Stated problem:
In the items below, how many lines contain the string "positive"? Give only the number.

(Recorded data)
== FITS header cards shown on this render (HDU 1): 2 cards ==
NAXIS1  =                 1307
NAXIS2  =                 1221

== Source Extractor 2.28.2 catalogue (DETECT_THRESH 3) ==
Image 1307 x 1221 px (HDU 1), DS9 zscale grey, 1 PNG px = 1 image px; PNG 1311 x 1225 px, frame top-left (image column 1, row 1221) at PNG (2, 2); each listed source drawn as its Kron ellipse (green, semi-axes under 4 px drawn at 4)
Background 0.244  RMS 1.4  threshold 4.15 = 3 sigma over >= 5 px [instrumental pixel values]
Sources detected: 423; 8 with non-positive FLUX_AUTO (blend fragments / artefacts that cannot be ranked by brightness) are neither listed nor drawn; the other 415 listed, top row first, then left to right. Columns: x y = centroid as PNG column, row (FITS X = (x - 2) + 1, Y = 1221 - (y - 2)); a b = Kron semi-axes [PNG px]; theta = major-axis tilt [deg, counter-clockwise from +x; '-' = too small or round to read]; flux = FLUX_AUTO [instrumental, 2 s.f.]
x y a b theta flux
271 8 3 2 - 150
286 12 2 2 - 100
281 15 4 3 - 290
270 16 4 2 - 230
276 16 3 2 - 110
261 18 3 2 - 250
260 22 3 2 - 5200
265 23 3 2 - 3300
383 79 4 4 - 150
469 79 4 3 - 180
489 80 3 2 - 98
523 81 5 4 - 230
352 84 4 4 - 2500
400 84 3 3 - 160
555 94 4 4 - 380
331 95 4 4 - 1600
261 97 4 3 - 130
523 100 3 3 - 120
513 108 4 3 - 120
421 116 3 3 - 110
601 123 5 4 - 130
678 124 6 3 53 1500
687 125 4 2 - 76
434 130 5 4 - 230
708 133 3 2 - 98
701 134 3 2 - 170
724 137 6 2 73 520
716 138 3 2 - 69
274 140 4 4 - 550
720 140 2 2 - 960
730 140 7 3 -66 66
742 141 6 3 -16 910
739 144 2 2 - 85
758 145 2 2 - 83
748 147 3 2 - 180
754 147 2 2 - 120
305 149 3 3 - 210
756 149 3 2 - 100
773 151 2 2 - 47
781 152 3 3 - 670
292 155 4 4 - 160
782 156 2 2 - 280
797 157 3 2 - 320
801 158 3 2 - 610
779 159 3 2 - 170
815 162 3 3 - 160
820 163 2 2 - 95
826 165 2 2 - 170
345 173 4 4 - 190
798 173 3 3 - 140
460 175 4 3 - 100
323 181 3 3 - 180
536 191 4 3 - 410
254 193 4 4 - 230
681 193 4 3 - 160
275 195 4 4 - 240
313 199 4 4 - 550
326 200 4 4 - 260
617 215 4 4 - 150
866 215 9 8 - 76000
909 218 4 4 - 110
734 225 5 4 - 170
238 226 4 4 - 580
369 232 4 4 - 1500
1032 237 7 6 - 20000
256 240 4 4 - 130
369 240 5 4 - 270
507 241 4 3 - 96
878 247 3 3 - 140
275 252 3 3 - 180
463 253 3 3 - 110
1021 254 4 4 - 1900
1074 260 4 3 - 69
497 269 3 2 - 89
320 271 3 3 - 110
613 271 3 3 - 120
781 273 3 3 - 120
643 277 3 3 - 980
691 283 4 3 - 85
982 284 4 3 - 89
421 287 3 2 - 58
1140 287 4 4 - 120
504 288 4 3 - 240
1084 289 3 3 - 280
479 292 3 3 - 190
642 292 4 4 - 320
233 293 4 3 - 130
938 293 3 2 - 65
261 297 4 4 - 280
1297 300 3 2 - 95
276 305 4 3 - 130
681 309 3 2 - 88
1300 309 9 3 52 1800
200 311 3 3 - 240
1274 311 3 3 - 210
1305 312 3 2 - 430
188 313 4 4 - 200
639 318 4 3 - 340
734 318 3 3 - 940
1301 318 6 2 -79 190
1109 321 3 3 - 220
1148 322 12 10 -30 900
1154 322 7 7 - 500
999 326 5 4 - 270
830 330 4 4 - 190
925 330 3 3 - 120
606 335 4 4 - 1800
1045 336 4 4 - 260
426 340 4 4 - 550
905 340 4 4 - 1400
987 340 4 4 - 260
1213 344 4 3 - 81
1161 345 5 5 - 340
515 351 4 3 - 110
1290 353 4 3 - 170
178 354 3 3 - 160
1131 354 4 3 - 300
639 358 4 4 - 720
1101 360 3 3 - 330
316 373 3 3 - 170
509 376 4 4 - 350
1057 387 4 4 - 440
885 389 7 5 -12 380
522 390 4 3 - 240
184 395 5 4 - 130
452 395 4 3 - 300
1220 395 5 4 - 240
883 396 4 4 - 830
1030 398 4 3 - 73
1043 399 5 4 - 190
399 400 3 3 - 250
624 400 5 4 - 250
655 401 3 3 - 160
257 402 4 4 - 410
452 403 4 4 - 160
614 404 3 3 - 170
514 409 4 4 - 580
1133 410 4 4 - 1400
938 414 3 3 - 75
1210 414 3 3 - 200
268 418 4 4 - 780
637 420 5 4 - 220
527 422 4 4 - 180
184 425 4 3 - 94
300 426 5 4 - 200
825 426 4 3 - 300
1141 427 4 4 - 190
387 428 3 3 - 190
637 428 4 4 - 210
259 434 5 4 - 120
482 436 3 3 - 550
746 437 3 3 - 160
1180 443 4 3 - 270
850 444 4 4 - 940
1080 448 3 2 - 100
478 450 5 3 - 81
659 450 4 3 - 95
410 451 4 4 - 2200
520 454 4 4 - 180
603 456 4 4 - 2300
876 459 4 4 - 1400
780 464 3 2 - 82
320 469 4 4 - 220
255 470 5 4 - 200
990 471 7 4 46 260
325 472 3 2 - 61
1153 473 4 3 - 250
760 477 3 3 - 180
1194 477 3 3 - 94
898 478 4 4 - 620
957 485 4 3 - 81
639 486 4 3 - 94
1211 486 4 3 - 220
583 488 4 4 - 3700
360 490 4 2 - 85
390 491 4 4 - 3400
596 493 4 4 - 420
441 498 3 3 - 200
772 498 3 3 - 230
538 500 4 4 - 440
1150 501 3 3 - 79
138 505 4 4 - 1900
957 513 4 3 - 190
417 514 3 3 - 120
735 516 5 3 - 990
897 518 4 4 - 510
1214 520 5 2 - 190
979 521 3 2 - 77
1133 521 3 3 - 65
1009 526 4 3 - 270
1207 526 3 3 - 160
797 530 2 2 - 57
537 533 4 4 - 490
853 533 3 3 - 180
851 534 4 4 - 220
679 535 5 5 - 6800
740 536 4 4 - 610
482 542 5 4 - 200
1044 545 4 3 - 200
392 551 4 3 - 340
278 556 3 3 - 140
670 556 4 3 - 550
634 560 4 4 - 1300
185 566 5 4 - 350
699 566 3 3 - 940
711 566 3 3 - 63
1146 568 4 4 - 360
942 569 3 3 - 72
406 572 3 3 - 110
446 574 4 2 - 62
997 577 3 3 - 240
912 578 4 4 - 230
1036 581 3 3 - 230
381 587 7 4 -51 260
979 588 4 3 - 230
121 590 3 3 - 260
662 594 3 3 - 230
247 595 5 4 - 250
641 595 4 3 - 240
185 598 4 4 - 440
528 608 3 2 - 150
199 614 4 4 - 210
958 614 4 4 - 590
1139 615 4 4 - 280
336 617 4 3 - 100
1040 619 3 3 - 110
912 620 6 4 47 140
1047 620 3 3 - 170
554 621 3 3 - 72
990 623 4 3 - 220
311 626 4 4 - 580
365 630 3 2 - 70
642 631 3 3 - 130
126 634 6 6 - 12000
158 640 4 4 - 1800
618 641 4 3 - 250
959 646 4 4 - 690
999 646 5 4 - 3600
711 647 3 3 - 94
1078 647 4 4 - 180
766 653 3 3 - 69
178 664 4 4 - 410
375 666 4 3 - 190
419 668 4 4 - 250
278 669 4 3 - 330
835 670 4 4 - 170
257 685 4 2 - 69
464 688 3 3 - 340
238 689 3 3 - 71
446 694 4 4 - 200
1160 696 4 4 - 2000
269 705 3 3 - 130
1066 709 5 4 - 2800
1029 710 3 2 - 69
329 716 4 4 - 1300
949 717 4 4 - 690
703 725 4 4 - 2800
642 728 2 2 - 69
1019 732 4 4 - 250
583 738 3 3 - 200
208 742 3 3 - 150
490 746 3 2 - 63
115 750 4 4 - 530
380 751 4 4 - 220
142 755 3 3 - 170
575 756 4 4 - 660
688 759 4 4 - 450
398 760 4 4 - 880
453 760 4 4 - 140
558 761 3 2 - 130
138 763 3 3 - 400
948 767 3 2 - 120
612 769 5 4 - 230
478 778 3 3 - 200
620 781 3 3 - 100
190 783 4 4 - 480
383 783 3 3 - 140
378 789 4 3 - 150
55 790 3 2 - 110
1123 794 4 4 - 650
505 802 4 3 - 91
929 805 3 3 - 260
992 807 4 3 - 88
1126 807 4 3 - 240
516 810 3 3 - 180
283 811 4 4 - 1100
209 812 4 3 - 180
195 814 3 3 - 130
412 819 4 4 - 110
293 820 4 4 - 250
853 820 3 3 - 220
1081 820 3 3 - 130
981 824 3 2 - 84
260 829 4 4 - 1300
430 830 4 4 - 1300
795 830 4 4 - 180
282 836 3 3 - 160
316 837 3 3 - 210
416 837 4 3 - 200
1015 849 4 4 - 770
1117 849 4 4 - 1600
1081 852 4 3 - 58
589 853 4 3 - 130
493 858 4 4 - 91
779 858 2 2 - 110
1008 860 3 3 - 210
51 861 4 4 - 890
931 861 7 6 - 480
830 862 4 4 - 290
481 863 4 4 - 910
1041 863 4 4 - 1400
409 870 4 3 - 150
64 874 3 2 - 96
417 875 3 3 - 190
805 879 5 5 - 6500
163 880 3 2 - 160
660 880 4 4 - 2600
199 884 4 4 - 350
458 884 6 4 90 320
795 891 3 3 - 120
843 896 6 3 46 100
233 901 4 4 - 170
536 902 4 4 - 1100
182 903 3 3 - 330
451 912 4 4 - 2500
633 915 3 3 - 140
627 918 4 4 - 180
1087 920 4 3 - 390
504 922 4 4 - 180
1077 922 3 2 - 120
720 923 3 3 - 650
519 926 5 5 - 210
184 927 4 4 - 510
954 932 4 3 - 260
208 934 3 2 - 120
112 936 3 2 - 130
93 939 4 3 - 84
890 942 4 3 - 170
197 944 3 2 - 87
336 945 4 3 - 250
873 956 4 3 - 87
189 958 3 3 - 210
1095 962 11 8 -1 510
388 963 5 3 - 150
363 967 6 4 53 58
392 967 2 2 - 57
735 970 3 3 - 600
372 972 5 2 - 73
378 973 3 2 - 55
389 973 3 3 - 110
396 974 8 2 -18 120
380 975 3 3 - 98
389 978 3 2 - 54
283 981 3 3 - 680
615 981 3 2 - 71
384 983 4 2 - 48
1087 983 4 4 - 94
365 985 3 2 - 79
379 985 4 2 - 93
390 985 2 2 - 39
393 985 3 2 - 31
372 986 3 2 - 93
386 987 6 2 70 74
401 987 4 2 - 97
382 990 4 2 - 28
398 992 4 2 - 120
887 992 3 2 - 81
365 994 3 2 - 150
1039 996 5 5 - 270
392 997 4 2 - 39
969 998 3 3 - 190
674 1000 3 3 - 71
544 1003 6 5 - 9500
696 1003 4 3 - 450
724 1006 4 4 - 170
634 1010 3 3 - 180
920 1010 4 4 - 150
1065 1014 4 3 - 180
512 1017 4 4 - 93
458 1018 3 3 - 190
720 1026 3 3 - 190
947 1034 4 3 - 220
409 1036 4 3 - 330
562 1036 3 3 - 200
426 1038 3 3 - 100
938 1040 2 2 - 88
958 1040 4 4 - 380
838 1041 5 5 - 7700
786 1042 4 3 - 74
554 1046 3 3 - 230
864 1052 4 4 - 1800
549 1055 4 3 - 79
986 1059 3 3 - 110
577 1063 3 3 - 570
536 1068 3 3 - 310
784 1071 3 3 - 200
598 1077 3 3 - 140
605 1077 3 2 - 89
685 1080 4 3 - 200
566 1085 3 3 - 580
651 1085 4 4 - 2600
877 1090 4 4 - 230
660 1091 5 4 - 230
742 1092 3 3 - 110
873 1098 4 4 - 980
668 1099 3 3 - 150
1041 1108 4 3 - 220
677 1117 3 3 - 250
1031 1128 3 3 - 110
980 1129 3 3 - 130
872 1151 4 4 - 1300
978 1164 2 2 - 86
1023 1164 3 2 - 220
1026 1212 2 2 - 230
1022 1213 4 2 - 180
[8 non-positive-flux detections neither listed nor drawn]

Full answer:
2